─── Data for this exercise
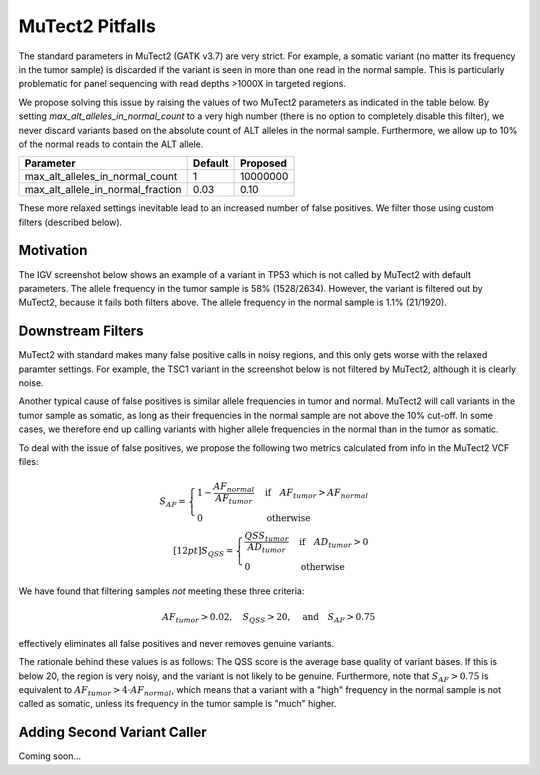 MuTect2 Pitfalls
================

The standard parameters in MuTect2 (GATK v3.7) are very strict. For example, a somatic variant (no matter its frequency in the tumor sample) is discarded if the variant is seen in more than one read in the normal sample. This is particularly problematic for panel sequencing with read depths >1000X in targeted regions.

We propose solving this issue by raising the values of two MuTect2 parameters as indicated in the table below. By setting `max_alt_alleles_in_normal_count` to a very high number (there is no option to completely disable this filter), we never discard variants based on the absolute count of ALT alleles in the normal sample. Furthermore, we allow up to 10% of the normal reads to contain the ALT allele.

==================================== ======= ==========
Parameter                            Default Proposed
==================================== ======= ==========
max_alt_alleles_in_normal_count      1       10000000
max_alt_allele_in_normal_fraction    0.03    0.10
==================================== ======= ==========

These more relaxed settings inevitable lead to an increased number of false positives. We filter those using custom filters (described below).

Motivation
----------

The IGV screenshot below shows an example of a variant in TP53 which is not called by MuTect2 with default parameters. The allele frequency in the tumor sample is 58% (1528/2634). However, the variant is filtered out by MuTect2, because it fails both filters above. The allele frequency in the normal sample is 1.1% (21/1920).

.. image:: _static/TP53.png

Downstream Filters
------------------

MuTect2 with standard makes many false positive calls in noisy regions, and this only gets worse with the relaxed paramter settings. For example, the TSC1 variant in the screenshot below is not filtered by MuTect2, although it is clearly noise.

.. image:: _static/TSC1.png

Another typical cause of false positives is similar allele frequencies in tumor and normal. MuTect2 will call variants in the tumor sample as somatic, as long as their frequencies in the normal sample are not above the 10% cut-off. In some cases, we therefore end up calling variants with higher allele frequencies in the normal than in the tumor as somatic.

To deal with the issue of false positives, we propose the following two metrics calculated from info in the MuTect2 VCF files:

.. math::

   S_{AF} = \begin{cases}1-\frac{AF_{normal}}{AF_{tumor}}&\text{if}\quad AF_{tumor}>AF_{normal}\\0&\text{otherwise}\end{cases}\\[12pt]
   S_{QSS} = \begin{cases}\frac{QSS_{tumor}}{AD_{tumor}}&\text{if}\quad AD_{tumor}>0\\0&\text{otherwise}\end{cases}

We have found that filtering samples *not* meeting these three criteria:

.. math::

    AF_{tumor} > 0.02,\quad S_{QSS} > 20,\quad\text{and}\quad S_{AF} > 0.75

effectively eliminates all false positives and never removes genuine variants.

The rationale behind these values is as follows: The QSS score is the average base quality of variant bases. If this is below 20, the region is very noisy, and the variant is not likely to be genuine. Furthermore, note that :math:`S_{AF} > 0.75` is equivalent to :math:`AF_{tumor} > 4\cdot AF_{normal}`, which means that a variant with a "high" frequency in the normal sample is not called as somatic, unless its frequency in the tumor sample is "much" higher.

Adding Second Variant Caller
----------------------------

Coming soon...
──────
▶ [Requirement]: Repeat the entries verbatim; no pictures.

▶ [Task answer]:
 MuTect2 Pitfalls
================

The standard parameters in MuTect2 (GATK v3.7) are very strict. For example, a somatic variant (no matter its frequency in the tumor sample) is discarded if the variant is seen in more than one read in the normal sample. This is particularly problematic for panel sequencing with read depths >1000X in targeted regions.

We propose solving this issue by raising the values of two MuTect2 parameters as indicated in the table below. By setting `max_alt_alleles_in_normal_count` to a very high number (there is no option to completely disable this filter), we never discard variants based on the absolute count of ALT alleles in the normal sample. Furthermore, we allow up to 10% of the normal reads to contain the ALT allele.

==================================== ======= ==========
Parameter                            Default Proposed
==================================== ======= ==========
max_alt_alleles_in_normal_count      1       10000000
max_alt_allele_in_normal_fraction    0.03    0.10
==================================== ======= ==========

These more relaxed settings inevitable lead to an increased number of false positives. We filter those using custom filters (described below).

Motivation
----------

The IGV screenshot below shows an example of a variant in TP53 which is not called by MuTect2 with default parameters. The allele frequency in the tumor sample is 58% (1528/2634). However, the variant is filtered out by MuTect2, because it fails both filters above. The allele frequency in the normal sample is 1.1% (21/1920).

.. image:: _static/TP53.png

Downstream Filters
------------------

MuTect2 with standard makes many false positive calls in noisy regions, and this only gets worse with the relaxed paramter settings. For example, the TSC1 variant in the screenshot below is not filtered by MuTect2, although it is clearly noise.

.. image:: _static/TSC1.png

Another typical cause of false positives is similar allele frequencies in tumor and normal. MuTect2 will call variants in the tumor sample as somatic, as long as their frequencies in the normal sample are not above the 10% cut-off. In some cases, we therefore end up calling variants with higher allele frequencies in the normal than in the tumor as somatic.

To deal with the issue of false positives, we propose the following two metrics calculated from info in the MuTect2 VCF files:

.. math::

   S_{AF} = \begin{cases}1-\frac{AF_{normal}}{AF_{tumor}}&\text{if}\quad AF_{tumor}>AF_{normal}\\0&\text{otherwise}\end{cases}\\[12pt]
   S_{QSS} = \begin{cases}\frac{QSS_{tumor}}{AD_{tumor}}&\text{if}\quad AD_{tumor}>0\\0&\text{otherwise}\end{cases}

We have found that filtering samples *not* meeting these three criteria:

.. math::

    AF_{tumor} > 0.02,\quad S_{QSS} > 20,\quad\text{and}\quad S_{AF} > 0.75

effectively eliminates all false positives and never removes genuine variants.

The rationale behind these values is as follows: The QSS score is the average base quality of variant bases. If this is below 20, the region is very noisy, and the variant is not likely to be genuine. Furthermore, note that :math:`S_{AF} > 0.75` is equivalent to :math:`AF_{tumor} > 4\cdot AF_{normal}`, which means that a variant with a "high" frequency in the normal sample is not called as somatic, unless its frequency in the tumor sample is "much" higher.

Adding Second Variant Caller
----------------------------

Coming soon...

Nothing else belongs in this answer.